Genazino’nun romanlarında neo-liberal sistemin uygulamalarının sebep olduğu kolektif sorunlara getirilen çözümler ise sistemin açmazlarını sarsmak, yeniden kurmak değildir, bireye bir müddet dışarıda durma hakkının verilmesiyle sorunların üstü kapatılıp geçilir. Aşk Aptallığı’nda Dr. Blaul’un getirdiği çözüm önerisi böyle piyasa temelli bir çözümdür:

“Blaul sözleşmeli personelin ve işçilerin ayda en az bir gün tiksinti izni alabilmeleri için mücadele veriyor. Ona göre insanlar birdenbire şirketlerine, iş arkadaşlarına, kendilerine veya her neye karşı olursa olsun tiksinti hissettiklerinde, önceden haber vermeksizin ve gerekçe göstermeksizin, işyerlerinden bir gün uzak kalma hakkına sahip olmalı.” (s. 29)

Şiddet sadece negatiflikten değil, pozitiflikten de doğar. Genazino’nun romanları pozitiflik toplumunun işlediği bir dünyada nefessiz kalmış karakterlerle doludur. O Gün İçin Bir Şemsiye’de anlatıcı böyle bir dünyadan mustariptir. Negatifin dışlandığı, çıplak yaşamın mutlaklaştığı bir dünya düzeninde, ölümü, aşkınlığı hatırlatacak hiçbir eprimişliğe, çürümeye yer yoktur.
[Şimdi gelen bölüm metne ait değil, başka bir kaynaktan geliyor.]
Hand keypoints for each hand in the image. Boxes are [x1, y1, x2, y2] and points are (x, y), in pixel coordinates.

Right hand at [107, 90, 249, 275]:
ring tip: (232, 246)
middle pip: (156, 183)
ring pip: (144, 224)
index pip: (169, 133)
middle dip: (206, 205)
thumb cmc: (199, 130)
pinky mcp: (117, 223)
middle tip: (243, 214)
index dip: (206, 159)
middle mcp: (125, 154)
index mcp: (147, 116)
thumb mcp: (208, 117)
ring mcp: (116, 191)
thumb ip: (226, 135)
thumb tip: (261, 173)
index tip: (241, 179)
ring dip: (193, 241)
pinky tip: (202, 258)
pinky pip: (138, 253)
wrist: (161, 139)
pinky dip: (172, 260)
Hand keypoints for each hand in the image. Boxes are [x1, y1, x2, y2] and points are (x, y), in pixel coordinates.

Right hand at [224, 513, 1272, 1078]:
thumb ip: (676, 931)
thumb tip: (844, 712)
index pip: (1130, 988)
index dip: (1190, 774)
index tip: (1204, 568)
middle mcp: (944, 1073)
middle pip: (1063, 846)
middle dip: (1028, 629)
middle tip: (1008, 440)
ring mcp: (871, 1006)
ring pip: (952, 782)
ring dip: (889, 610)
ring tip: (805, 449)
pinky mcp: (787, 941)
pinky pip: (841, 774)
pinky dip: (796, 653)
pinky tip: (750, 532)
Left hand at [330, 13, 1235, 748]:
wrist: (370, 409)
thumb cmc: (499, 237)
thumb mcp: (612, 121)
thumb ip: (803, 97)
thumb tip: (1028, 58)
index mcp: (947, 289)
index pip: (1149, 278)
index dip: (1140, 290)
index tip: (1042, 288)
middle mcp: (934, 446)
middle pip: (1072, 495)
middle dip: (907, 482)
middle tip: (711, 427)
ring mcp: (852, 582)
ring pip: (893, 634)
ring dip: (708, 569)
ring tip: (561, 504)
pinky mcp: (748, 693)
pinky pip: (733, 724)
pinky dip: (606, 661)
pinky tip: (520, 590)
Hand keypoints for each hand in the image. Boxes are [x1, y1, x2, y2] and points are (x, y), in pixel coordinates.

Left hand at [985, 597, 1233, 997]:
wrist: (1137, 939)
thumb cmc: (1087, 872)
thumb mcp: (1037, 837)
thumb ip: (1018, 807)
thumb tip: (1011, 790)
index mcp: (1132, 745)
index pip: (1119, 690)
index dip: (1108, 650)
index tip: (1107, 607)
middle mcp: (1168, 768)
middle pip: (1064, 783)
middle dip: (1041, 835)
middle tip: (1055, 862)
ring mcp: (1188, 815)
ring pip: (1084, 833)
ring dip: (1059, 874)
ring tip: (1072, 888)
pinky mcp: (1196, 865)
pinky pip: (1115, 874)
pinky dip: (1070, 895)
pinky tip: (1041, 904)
Ağaçlardan düşen yaprakların toplanıp yok edilmesinin kitle kültürünün bastırdığı ölüm düşüncesi olduğunu düşünür. Öyle ki, yapraklarla dolu bir oda tasarlayıp bu çürüyüşe, özelde kendi çürüyüşüne tanıklık etmek isteyecek kadar radikalleşir.
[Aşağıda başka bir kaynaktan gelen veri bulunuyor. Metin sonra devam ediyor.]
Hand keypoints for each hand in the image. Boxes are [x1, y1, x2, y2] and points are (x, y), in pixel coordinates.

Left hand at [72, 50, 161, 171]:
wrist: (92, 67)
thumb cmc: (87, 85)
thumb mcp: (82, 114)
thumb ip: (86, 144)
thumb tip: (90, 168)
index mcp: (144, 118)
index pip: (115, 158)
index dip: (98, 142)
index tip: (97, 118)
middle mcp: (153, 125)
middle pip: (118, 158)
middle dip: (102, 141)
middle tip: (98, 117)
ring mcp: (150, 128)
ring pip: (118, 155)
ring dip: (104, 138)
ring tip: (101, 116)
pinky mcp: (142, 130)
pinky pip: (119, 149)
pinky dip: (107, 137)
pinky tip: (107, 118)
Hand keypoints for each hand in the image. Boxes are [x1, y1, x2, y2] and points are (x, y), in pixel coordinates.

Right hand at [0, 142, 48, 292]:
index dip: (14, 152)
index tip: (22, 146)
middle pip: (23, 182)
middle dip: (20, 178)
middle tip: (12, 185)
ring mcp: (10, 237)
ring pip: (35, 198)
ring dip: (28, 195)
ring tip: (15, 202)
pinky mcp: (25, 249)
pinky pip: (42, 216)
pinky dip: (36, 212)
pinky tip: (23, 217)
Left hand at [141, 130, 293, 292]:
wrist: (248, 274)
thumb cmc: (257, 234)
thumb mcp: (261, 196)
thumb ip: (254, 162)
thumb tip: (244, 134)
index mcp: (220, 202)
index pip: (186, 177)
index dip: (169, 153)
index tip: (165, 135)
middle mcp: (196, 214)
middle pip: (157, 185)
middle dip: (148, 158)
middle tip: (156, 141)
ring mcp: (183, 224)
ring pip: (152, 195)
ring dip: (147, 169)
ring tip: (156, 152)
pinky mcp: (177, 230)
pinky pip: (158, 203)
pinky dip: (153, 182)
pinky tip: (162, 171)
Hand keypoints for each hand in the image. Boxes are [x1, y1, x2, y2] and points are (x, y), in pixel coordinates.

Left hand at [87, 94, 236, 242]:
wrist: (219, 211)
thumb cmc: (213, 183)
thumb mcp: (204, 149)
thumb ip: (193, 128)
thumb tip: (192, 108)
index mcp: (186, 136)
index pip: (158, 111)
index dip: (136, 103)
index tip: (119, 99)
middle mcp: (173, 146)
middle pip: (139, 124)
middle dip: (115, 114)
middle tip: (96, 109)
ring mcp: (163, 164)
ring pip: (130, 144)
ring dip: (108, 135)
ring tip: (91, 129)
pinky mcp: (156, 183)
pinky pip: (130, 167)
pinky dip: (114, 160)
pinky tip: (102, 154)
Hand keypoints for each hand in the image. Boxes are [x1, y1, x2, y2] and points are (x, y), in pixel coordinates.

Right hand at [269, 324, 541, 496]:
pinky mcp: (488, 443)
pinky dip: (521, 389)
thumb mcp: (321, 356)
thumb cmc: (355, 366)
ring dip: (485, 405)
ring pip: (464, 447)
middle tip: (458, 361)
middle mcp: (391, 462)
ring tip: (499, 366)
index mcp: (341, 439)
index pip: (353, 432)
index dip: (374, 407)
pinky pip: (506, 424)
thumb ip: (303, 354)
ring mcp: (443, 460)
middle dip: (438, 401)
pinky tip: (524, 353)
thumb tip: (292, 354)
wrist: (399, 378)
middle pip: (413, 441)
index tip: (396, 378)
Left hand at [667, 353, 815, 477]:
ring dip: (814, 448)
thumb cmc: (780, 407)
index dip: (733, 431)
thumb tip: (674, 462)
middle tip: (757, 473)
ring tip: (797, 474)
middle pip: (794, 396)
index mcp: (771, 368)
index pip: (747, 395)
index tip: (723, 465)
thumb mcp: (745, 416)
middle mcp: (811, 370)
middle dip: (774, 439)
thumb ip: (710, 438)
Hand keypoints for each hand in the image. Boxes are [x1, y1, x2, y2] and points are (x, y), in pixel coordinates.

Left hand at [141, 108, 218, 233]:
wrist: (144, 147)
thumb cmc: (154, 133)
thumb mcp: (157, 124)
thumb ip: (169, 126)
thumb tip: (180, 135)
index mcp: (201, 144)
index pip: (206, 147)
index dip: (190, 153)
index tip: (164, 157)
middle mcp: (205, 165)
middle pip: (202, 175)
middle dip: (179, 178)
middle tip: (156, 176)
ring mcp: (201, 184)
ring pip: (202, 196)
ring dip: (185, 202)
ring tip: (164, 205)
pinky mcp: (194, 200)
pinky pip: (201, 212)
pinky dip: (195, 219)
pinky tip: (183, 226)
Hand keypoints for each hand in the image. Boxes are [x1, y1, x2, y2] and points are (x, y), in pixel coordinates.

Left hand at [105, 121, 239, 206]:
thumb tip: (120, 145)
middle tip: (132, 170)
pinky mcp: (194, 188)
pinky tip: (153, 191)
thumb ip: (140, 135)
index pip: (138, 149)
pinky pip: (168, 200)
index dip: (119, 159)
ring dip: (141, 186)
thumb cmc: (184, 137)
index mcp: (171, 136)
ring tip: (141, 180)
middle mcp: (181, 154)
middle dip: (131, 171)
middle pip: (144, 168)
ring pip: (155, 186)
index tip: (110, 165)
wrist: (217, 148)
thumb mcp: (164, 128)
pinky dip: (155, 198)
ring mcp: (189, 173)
“Adam iki haftada bir burada peyda oluyor ve yüksek basınçlı bir temizleyiciyle çevredeki yaprakları önce kendisine doğru, sonra da bir tertibatın içine tıkıyor ve alıp götürüyor. İnşaat firmasının düzen işgüzarlığı öfkelendiriyor beni.” (s. 39)

Yüzünü etrafta görmek istemeyen modern insan doğanın aynasına pozitiflik örtüsünü çeker. Çünkü temelde görünen bütün yok oluş, çürüme, deformasyonlar, ölüme-doğru-varlığın yok oluşunun imgesidir:

“İnsanların bunalımının bir kısmının vitrinlerde yaşamın sahtekârca önemsizleştirilmesinden kaynaklandığı hissine kapılıyorum. Ben daha çocukken kasap dükkânlarında boylamasına yarılmış hayvanlar asılı olur ve altlarından kan damlardı. Vitrine bir göz atmak herkesin her günün ölüm kalım meselesi olduğunu anlamasına yeterdi.” (Mutsuzluk Zamanlarında Mutluluk, s. 135)

Ölüme-doğru-varlık olduğunu unutan insan kendi aşkınlığını da unutacağından, ontolojik temellerinden kopmuş bir yaşamın şiddeti, bunalım, depresyon, melankoli olarak kendini gösterir. Bu yüzden Aşk Aptallığı’nda bütün tüketim kültüründen uzakta kalmayı başarmış tek yer olan kilisedeki konsere katılan kahraman, broşürdeki kantattan bir cümleyi okur: “Ah Tanrım, öleceğimizi düşünmeyi öğret ki bize, akıllanalım.”